* _THE INPUT_:
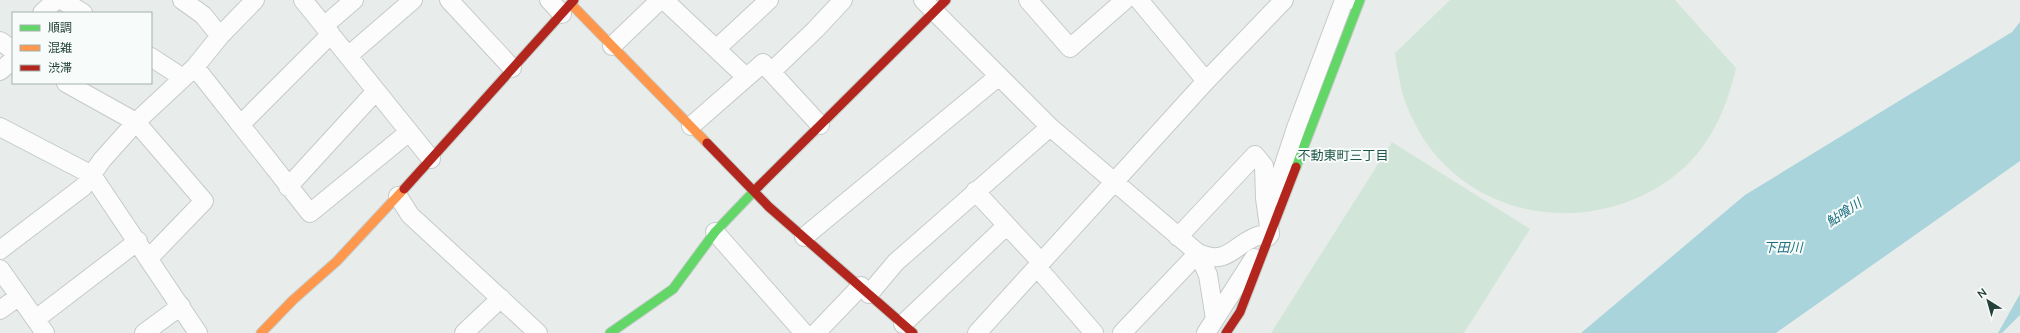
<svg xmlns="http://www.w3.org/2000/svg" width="2020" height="333" viewBox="0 0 2020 333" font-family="'Nunito Sans','Noto Sans JP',sans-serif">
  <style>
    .green { fill: #d1e6d8 }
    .water { fill: #a9d4db }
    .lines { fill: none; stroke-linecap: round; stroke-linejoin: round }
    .street-casing { stroke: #c5cac8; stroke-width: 20 }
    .fast-casing { stroke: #c3cbc8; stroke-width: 11 }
    .slow-casing { stroke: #c3cbc8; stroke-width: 11 }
    .jam-casing { stroke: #c3cbc8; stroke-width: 11 }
    .street { stroke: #fcfcfc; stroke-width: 18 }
    .fast { stroke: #63d668; stroke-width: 9 }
    .slow { stroke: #ff974d; stroke-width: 9 }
    .jam { stroke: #b3261e; stroke-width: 9 }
    .labels { text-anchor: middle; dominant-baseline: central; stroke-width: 4; stroke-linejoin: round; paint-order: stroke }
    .neighbourhood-label { font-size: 13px; fill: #1f5548; stroke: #f7fbf9 }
    .water-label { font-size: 13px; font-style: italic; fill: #1c6f80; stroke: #f7fbf9 }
  </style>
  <rect width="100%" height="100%" fill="#e8edeb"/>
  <path class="green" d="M1450 0H1675L1736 68C1728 103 1714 138 1688 164 1612 237 1482 229 1423 138 1416 127 1405 104 1402 92 1399 79 1397 66 1395 53Z
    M1392 142 1530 229 1464 333H1271Z"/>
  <path class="water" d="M2020 22V161L1776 333H1581L1745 195 2012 32Z
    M2020 294V315L2002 333H1998Z"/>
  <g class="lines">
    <defs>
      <path id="street" d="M62 0 83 13
        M182 0 203 15 220 36
        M303 0 431 159
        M449 0 512 68
        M549 0 562 14
        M664 0 746 77
        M923 0 1050 127 1198 253C1227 266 1233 246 1255 237 1259 235 1265 235 1270 234
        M1028 0 1070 48 1125 0
        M1139 0 1206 81
        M42 13 56 0
        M324 26 354 0
        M0 41 13 50
        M612 46 660 0
        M716 49 769 0
        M348 56 413 0
        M151 57 183 78
        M195 67 310 213 409 132
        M0 71 13 60
        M771 72 815 30 843 0
        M66 83 136 122 204 201 149 258
        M241 124 331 34
        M691 126 763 63 820 125
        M0 127 92 175 198 333
        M288 187 376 91
        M975 191 1041 262
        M398 196 410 215 538 333
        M1273 198 1296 128 1343 3 1348 0
        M715 232 804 333
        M804 237 999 76
        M1178 237 1255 155 1264 166 1265 198 1270 234 1268 237
        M0 250 83 187 102 160 136 122 195 67 220 36 255 0
        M1037 267 1094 333
        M0 269 45 333
        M869 294 896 262 1050 127
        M0 310 18 297
        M36 319 138 241
        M903 324 1006 226
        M144 333 181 306
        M464 333 501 298
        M816 333 861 286
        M977 333 1206 81 1284 0
        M1122 333 1198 253 1208 275 1215 319
        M1206 333 1254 258"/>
      <path id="fast" d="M1296 167 1360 0
        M610 333 673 289 715 232 758 187"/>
      <path id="slow" d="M571 4 707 143
        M261 333 293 300 337 261 404 189"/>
      <path id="jam" d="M707 143 769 207 913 333
        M758 187 946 0
        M404 189 574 0
        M1226 333 1240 312 1296 167"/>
    </defs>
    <use href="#street" class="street-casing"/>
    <use href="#fast" class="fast-casing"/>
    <use href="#slow" class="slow-casing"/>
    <use href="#jam" class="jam-casing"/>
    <use href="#street" class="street"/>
    <use href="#fast" class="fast"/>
    <use href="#slow" class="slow"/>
    <use href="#jam" class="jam"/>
  </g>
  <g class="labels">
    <g class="neighbourhood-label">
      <text x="1343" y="156">不動東町三丁目</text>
    </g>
    <g class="water-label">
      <text transform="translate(1844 213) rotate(-34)">鮎喰川</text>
      <text x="1783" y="248">下田川</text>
    </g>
  </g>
  <rect x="12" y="12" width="140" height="72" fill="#f7fbf9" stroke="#a3b1ad"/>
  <rect x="20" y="25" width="20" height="6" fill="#63d668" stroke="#a3b1ad"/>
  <text x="48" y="32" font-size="12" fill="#24423a">順調</text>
  <rect x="20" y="45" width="20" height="6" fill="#ff974d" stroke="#a3b1ad"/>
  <text x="48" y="52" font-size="12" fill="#24423a">混雑</text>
  <rect x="20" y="65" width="20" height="6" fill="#b3261e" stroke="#a3b1ad"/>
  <text x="48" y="72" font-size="12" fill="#24423a">渋滞</text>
  <g transform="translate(1988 301) rotate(323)" stroke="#f7fbf9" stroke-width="3" paint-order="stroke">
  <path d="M0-3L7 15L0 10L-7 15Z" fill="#24423a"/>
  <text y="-6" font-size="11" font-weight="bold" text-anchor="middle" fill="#24423a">N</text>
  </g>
</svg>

* _PROBLEM REQUIREMENTS_: All of the data, minus its pictures, should be repeated exactly.

* _WORKED SOLUTION_:
<svg xmlns="http://www.w3.org/2000/svg" width="2020" height="333" viewBox="0 0 2020 333" font-family="'Nunito Sans','Noto Sans JP',sans-serif">
  <style>
    .green { fill: #d1e6d8 }
    .water { fill: #a9d4db }
    .lines { fill: none; stroke-linecap: round; stroke-linejoin: round }
    .street-casing { stroke: #c5cac8; stroke-width: 20 }
    .fast-casing { stroke: #c3cbc8; stroke-width: 11 }
    .slow-casing { stroke: #c3cbc8; stroke-width: 11 }
    .jam-casing { stroke: #c3cbc8; stroke-width: 11 }
    .street { stroke: #fcfcfc; stroke-width: 18 }
    .fast { stroke: #63d668; stroke-width: 9 }
    .slow { stroke: #ff974d; stroke-width: 9 }
    .jam { stroke: #b3261e; stroke-width: 9 }
    .labels { text-anchor: middle; dominant-baseline: central; stroke-width: 4; stroke-linejoin: round; paint-order: stroke }
    .neighbourhood-label { font-size: 13px; fill: #1f5548; stroke: #f7fbf9 }
    .water-label { font-size: 13px; font-style: italic; fill: #1c6f80; stroke: #f7fbf9 }
  </style>
  <rect width="100%" height="100%" fill="#e8edeb"/>
  <path class="green" d="M1450 0H1675L1736 68C1728 103 1714 138 1688 164 1612 237 1482 229 1423 138 1416 127 1405 104 1402 92 1399 79 1397 66 1395 53Z
    M1392 142 1530 229 1464 333H1271Z"/>
  <path class="water" d="M2020 22V161L1776 333H1581L1745 195 2012 32Z
    M2020 294V315L2002 333H1998Z"/>
  <g class="lines">
    <defs>
      <path id="street" d="M62 0 83 13
        M182 0 203 15 220 36
        M303 0 431 159
        M449 0 512 68
        M549 0 562 14
        M664 0 746 77
        M923 0 1050 127 1198 253C1227 266 1233 246 1255 237 1259 235 1265 235 1270 234
        M1028 0 1070 48 1125 0
        M1139 0 1206 81
        M42 13 56 0
        M324 26 354 0
        M0 41 13 50
        M612 46 660 0
        M716 49 769 0
        M348 56 413 0
        M151 57 183 78
        M195 67 310 213 409 132
        M0 71 13 60
        M771 72 815 30 843 0
        M66 83 136 122 204 201 149 258
        M241 124 331 34
        M691 126 763 63 820 125
        M0 127 92 175 198 333
        M288 187 376 91
        M975 191 1041 262
        M398 196 410 215 538 333
        M1273 198 1296 128 1343 3 1348 0
        M715 232 804 333
        M804 237 999 76
        M1178 237 1255 155 1264 166 1265 198 1270 234 1268 237
        M0 250 83 187 102 160 136 122 195 67 220 36 255 0
        M1037 267 1094 333
        M0 269 45 333
        M869 294 896 262 1050 127
        M0 310 18 297
        M36 319 138 241
        M903 324 1006 226
        M144 333 181 306
        M464 333 501 298
        M816 333 861 286
        M977 333 1206 81 1284 0
        M1122 333 1198 253 1208 275 1215 319
        M1206 333 1254 258"/>
      <path id="fast" d="M1296 167 1360 0
        M610 333 673 289 715 232 758 187"/>
      <path id="slow" d="M571 4 707 143
        M261 333 293 300 337 261 404 189"/>
      <path id="jam" d="M707 143 769 207 913 333
        M758 187 946 0
        M404 189 574 0
        M1226 333 1240 312 1296 167"/>
    </defs>
    <use href="#street" class="street-casing"/>
    <use href="#fast" class="fast-casing"/>
    <use href="#slow" class="slow-casing"/>
    <use href="#jam" class="jam-casing"/>
    <use href="#street" class="street"/>
    <use href="#fast" class="fast"/>
    <use href="#slow" class="slow"/>
    <use href="#jam" class="jam"/>
  </g>
  <g class="labels">
    <g class="neighbourhood-label">
      <text x="1343" y="156">不動東町三丁目</text>
    </g>
    <g class="water-label">
      <text transform="translate(1844 213) rotate(-34)">鮎喰川</text>
      <text x="1783" y="248">下田川</text>
    </g>
  </g>
  <rect x="12" y="12" width="140" height="72" fill="#f7fbf9" stroke="#a3b1ad"/>
  <rect x="20" y="25" width="20" height="6" fill="#63d668" stroke="#a3b1ad"/>
  <text x="48" y="32" font-size="12" fill="#24423a">順調</text>
  <rect x="20" y="45" width="20" height="6" fill="#ff974d" stroke="#a3b1ad"/>
  <text x="48" y="52" font-size="12" fill="#24423a">混雑</text>
  <rect x="20" y="65" width="20" height="6" fill="#b3261e" stroke="#a3b1ad"/>
  <text x="48" y="72" font-size="12" fill="#24423a">渋滞</text>
  <g transform="translate(1988 301) rotate(323)" stroke="#f7fbf9" stroke-width="3" paint-order="stroke">
  <path d="M0-3L7 15L0 10L-7 15Z" fill="#24423a"/>
  <text y="-6" font-size="11" font-weight="bold" text-anchor="middle" fill="#24423a">N</text>
  </g>
</svg>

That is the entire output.